▶ [WHAT YOU HAVE TO DO]: Use the entries below and reproduce exactly the lines from the one containing "533 293 3.75" down to the one containing "858 540 5.50", both of them included.

▶ [INFORMATION GIVEN]:
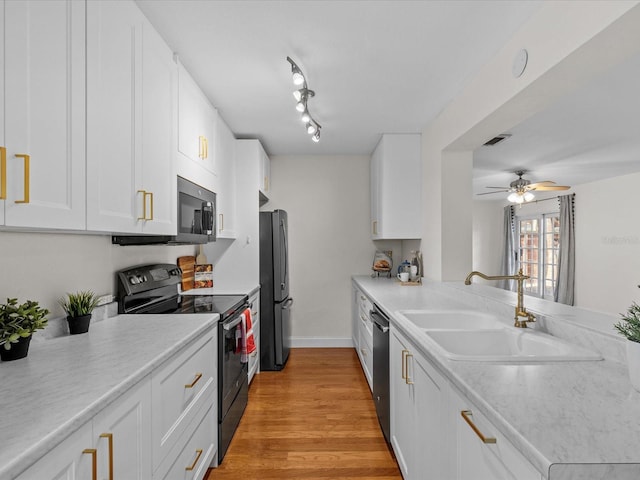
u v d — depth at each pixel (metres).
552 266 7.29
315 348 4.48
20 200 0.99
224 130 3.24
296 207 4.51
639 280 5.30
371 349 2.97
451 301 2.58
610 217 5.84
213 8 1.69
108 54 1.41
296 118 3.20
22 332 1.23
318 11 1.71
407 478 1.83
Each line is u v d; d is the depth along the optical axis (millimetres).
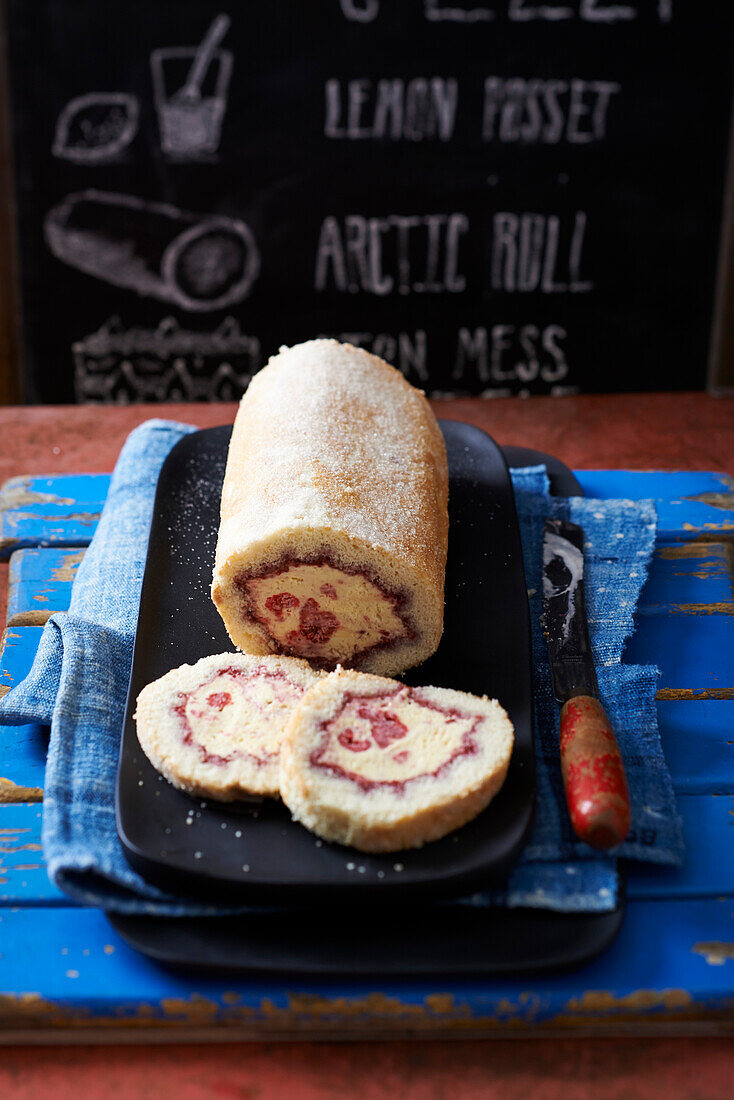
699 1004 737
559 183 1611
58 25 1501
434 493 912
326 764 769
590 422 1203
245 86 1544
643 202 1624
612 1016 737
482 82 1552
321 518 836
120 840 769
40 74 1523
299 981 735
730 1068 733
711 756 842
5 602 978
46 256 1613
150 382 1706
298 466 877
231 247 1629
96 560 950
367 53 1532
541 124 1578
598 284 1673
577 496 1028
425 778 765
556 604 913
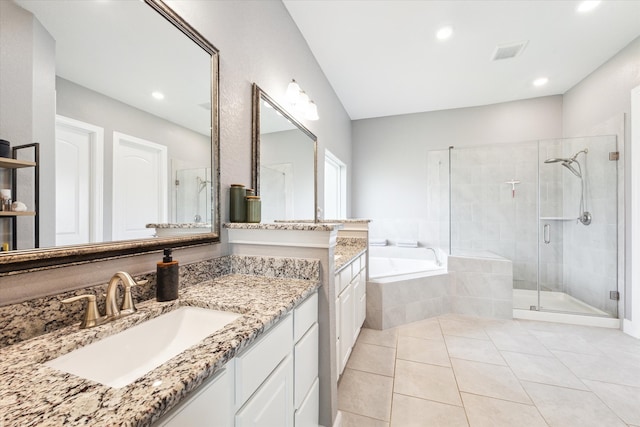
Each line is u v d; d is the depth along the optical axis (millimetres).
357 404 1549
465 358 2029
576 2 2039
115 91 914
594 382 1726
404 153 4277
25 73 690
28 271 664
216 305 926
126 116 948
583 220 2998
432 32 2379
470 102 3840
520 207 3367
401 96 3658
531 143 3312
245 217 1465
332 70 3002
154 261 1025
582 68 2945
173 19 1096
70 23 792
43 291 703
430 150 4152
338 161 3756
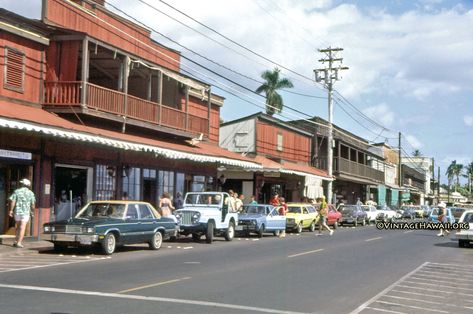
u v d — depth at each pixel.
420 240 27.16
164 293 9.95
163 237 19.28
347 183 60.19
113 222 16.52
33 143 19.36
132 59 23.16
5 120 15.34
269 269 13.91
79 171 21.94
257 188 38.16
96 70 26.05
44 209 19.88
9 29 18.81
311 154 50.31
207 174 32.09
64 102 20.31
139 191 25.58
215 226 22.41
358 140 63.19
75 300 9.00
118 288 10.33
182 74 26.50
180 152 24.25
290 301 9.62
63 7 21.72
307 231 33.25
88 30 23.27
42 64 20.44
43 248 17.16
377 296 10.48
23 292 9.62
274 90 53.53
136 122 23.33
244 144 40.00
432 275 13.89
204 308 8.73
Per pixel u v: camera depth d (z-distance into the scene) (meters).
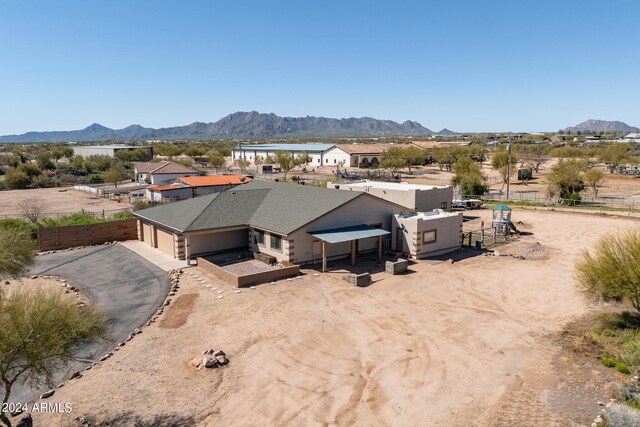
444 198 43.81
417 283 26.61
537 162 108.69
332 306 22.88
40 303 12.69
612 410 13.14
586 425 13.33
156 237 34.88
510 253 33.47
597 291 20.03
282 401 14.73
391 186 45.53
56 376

--

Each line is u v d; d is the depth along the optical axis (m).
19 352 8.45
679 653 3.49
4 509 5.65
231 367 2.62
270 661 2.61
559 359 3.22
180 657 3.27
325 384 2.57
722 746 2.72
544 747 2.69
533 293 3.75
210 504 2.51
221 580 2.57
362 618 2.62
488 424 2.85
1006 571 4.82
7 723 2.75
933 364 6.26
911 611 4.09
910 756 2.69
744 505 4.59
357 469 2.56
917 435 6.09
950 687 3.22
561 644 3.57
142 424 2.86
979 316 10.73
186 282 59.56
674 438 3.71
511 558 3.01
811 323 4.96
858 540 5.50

▶ [YOUR SOLUTION]:
533 293 3.75
210 504 2.51
221 580 2.57
362 618 2.62
488 424 2.85
1006 571 4.82
7 723 2.75
933 364 6.26
911 611 4.09
910 756 2.69
744 505 4.59
357 469 2.56
917 435 6.09
950 687 3.22
561 644 3.57
142 424 2.86
979 316 10.73
186 282 59.56
674 438 3.71
511 558 3.01
811 323 4.96
858 540 5.50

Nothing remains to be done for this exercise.